For the first time since 1998, the Mullins Center will play host to the opening round of the Atlantic 10 women’s basketball tournament, as the fifth-seeded Massachusetts women’s basketball team welcomes No. 12 St. Bonaventure (7-22, 4-12 A-10) on Tuesday.
A win sends UMass (19-10, 9-7 A-10) to Dayton for the conference quarterfinals. A loss will end the Minutewomen’s best season in years, which has seen the team earn its highest win-total in 22 years, including a program record 11-game win streak.
The stakes, like any elimination game, are very high.
“Playoff games are life or death,” senior Vashnie Perry said. “Either you’re done or you’re going to keep going, continuing your legacy or ending it how it is. Every game is more serious than just playing in conference.”
Despite the high stakes, UMass enters the contest with plenty of confidence. There is no secret recipe for success and if the Minutewomen are going to come out on top Tuesday night, the players and coaching staff say they need to do what they have been all season, controlling what they can control.
If so, they believe, the results will take care of themselves.
“Our coaches tell us to just win the day; take it one day at a time,” Perry said. “We can’t look too much to tomorrow. Take this day, accept it, win it, and be done.”
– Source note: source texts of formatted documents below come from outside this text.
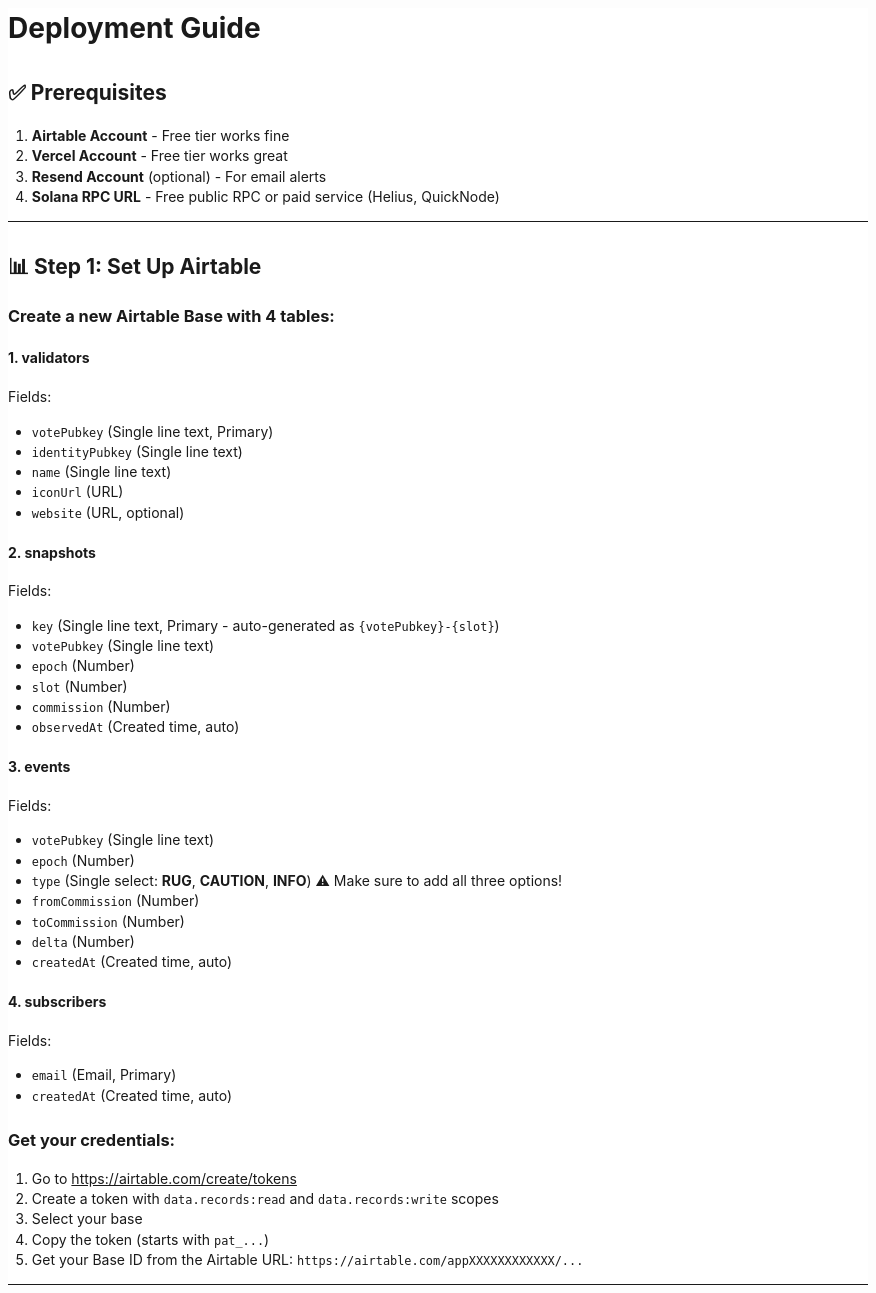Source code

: # Deployment Guide

## ✅ Prerequisites

1. **Airtable Account** - Free tier works fine
2. **Vercel Account** - Free tier works great
3. **Resend Account** (optional) - For email alerts
4. **Solana RPC URL** - Free public RPC or paid service (Helius, QuickNode)

---

## 📊 Step 1: Set Up Airtable

### Create a new Airtable Base with 4 tables:

#### 1. **validators**
Fields:
- `votePubkey` (Single line text, Primary)
- `identityPubkey` (Single line text)
- `name` (Single line text)
- `iconUrl` (URL)
- `website` (URL, optional)

#### 2. **snapshots**
Fields:
- `key` (Single line text, Primary - auto-generated as `{votePubkey}-{slot}`)
- `votePubkey` (Single line text)
- `epoch` (Number)
- `slot` (Number)
- `commission` (Number)
- `observedAt` (Created time, auto)

#### 3. **events**
Fields:
- `votePubkey` (Single line text)
- `epoch` (Number)
- `type` (Single select: **RUG**, **CAUTION**, **INFO**)  ⚠️ Make sure to add all three options!
- `fromCommission` (Number)
- `toCommission` (Number)
- `delta` (Number)
- `createdAt` (Created time, auto)

#### 4. **subscribers**
Fields:
- `email` (Email, Primary)
- `createdAt` (Created time, auto)

### Get your credentials:
1. Go to https://airtable.com/create/tokens
2. Create a token with `data.records:read` and `data.records:write` scopes
3. Select your base
4. Copy the token (starts with `pat_...`)
5. Get your Base ID from the Airtable URL: `https://airtable.com/appXXXXXXXXXXXX/...`

---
Head coach Tory Verdi says there’s no way to prepare his team for the pressure that comes with an elimination game, but that the important games the Minutewomen have won and lost this year have helped them prepare for the moment to come.
“I think we’ve faced pressure before, so we’re prepared,” Verdi said. “We’ve played enough games at this point, 29 to be exact, and it’s just another game. We’re not putting any pressure on ourselves. We compete, we do the best that we can, and whatever happens, happens.”
One of the character-building games Verdi may be referring came in Saturday’s win over Rhode Island, the last regular season game for Perry and fellow senior Hailey Leidel.
Leidel and Perry came out a bit jumpy out of the gate, which Leidel says was due to the emotional pregame ceremony. But Perry and Leidel’s underclassman teammates were there to carry the torch.
Players like Bre Hampton-Bey and Destiney Philoxy are appreciative of the strides the program has taken thanks to Leidel and Perry and are dedicating the final stretch of this year to them.
“The respect we have for them, and the things that they’ve done,” Hampton-Bey said. “We want to give them the happy going away because we want them to remember that day.”
On the court, UMass and St. Bonaventure are already pretty familiar with each other. In both of their second conference games of the year back in January, the Minutewomen downed the Bonnies 62-52 in upstate New York. Since then, both teams have gone in different directions. UMass has had its share of ups and downs with more ups than downs, while St. Bonaventure has been in a bit of a tailspin.
This, combined with the records, may seemingly indicate a UMass win on Tuesday night, but as Verdi has said all throughout the season, any team is capable of beating any other team on any given night. The Minutewomen’s 73-56 loss to 13th-place George Mason on Feb. 5 is evidence of that.
UMass is expecting the Bonnies to come out firing.
“I expect them to throw their best shots. I don’t expect any less of them,” Perry said. “I don’t think they’re going to come in thinking, ‘oh we’re just going to walk all over them’, so they’ll have to match our energy as well.”
The Bonnies and the Minutewomen are set to tipoff at 7:00 p.m.